Sentinels in JavaScript

Can you find the substring?

Can you find the substring?

In older procedural languages, the return values that came back from a function were restricted. If you said you were going to return a number, you returned a number. If you wanted to sometimes return a number, but other times return an indication of failure, you resorted to what is known as a “sentinel value” to return the failure.

A sentinel value is a number that doesn’t represent the answer to the problem that the function was asked to solve, but instead flags the caller to the fact that something rather out-of-the-ordinary has happened. For example, a value of -1 can indicate the end of a file being read in.

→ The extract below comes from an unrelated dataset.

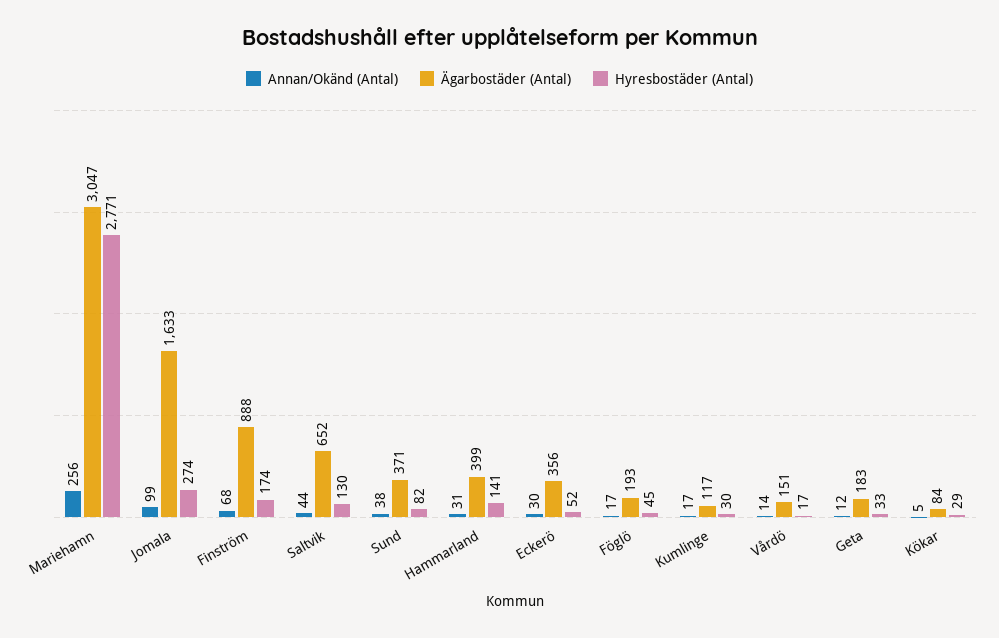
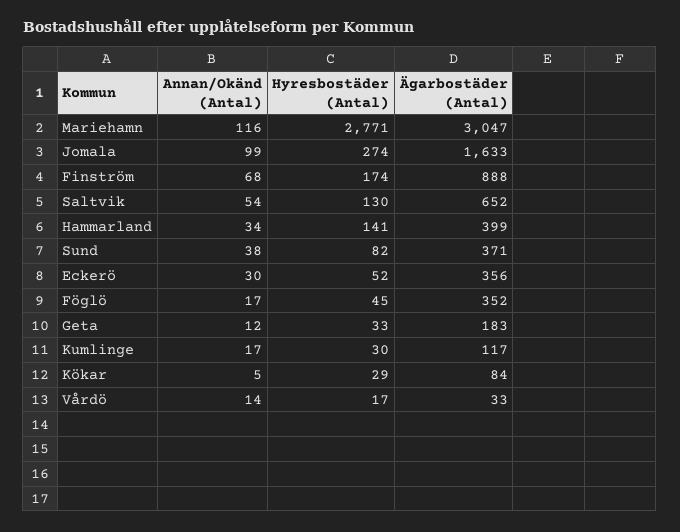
Annan/Okänd (Antal), Mariehamn: 256 -> 116
Annan/Okänd (Antal), Saltvik: 44 -> 54
Annan/Okänd (Antal), Hammarland: 31 -> 34
Ägarbostäder (Antal), Föglö: 193 -> 352
Ägarbostäder (Antal), Vårdö: 151 -> 33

The problem with a sentinel is that it means nothing special to the language. The programmer has to keep in mind that the sentinel exists and that it has to be handled on every call that could possibly generate the sentinel value. Programmers are notorious for paying attention to and handling sentinels only when they crash a program.

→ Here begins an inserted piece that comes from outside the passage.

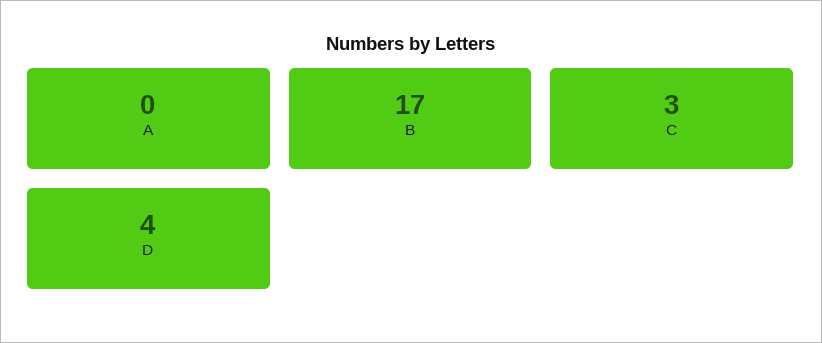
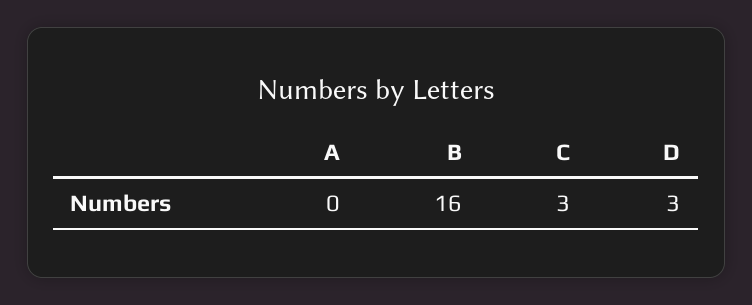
B: 17 -> 16
D: 4 -> 3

Also, the programmer has to be careful in choosing the value. Is it 0? -1? 99? 255? 999? -999? MAXINT? The choice can bite you if you’ve misunderstood the possible values that can be generated in your function. I regret to inform you that I once wrote a BASIC program that had three different sentinel values returned from three different subroutines!

Sentinel values sound old and busted, don’t they? Their usage fell a bit once we could pass around pointers to data structures. With a little more elbow room, we could put a “success” boolean right up front in the data structure and do away with a lot of sentinels.

They Live!

But sentinels are still around. In JavaScript, the string method “indexOf” returns a -1 if the needle (substring) can’t be found in the haystack (the string to be searched).

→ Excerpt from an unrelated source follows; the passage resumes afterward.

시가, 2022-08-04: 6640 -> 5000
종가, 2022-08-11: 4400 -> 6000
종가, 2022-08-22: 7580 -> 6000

Let’s look at a few different ways we can deal with that awkward -1.

function wrappedIndexOf(needle,haystack) {
    var res=haystack.indexOf(needle);
    if (res===-1) {
        res=false;
    }
    return res;
}

And you call it like this:

res=wrappedIndexOf(needle,haystack);
if (res!==false) {
    location=res;
}

We haven’t done much here but replace the need to check explicitly for -1 with a need to check explicitly for false. Too weird to sometimes return a number and sometimes return a boolean? Yeah, probably. I like it a bit better than the numeric sentinel because the calling code makes the exception check a bit more obvious. Because JavaScript functions can return just about anything (including wild things like anonymous functions), you always need to think about what can come out of a function, so what’s important is a consistent convention.

Similarly, you could return null or undefined.

But let’s move on to another solution–returning an object.

function wrappedIndexOf(needle,haystack) {
    var res=haystack.indexOf(needle);
    if (res===-1) {
        res={"success":false,"value":-1};
    } else {
        res={"success":true,"value":res};
    }
    return res;
}

And you call it like this:

obj=wrappedIndexOf(needle,haystack);
if (obj.success) {
    location=obj.value;
}

Note that I’ve left the -1 in obj.value, so you can still use that as a sentinel if you like.

What makes JavaScript really good for this task? Its object literals. You don’t need to have a structure or class around to hold the extra info. You just build the object on the fly and return it.